**TASK BRIEF**.
Filter the records down to the lines that hold the word "assign", and copy each of those lines.

**Dataset items**.

──────

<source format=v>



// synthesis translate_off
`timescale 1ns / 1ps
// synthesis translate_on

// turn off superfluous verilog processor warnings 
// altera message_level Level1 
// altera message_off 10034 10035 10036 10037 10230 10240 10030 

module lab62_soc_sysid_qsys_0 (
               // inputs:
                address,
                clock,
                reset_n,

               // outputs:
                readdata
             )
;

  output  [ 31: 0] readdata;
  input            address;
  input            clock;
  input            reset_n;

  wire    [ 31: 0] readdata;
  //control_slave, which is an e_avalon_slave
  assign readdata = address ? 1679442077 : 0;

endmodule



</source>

──────

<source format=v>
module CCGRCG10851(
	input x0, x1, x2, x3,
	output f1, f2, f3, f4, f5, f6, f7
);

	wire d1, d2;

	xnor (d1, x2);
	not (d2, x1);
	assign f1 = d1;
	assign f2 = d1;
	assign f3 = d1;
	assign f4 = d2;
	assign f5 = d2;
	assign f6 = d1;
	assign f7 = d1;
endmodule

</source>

──────

**THE COMPLETED TASK**.
  assign readdata = address ? 1679442077 : 0;
	assign f1 = d1;
	assign f2 = d1;
	assign f3 = d1;
	assign f4 = d2;
	assign f5 = d2;
	assign f6 = d1;
	assign f7 = d1;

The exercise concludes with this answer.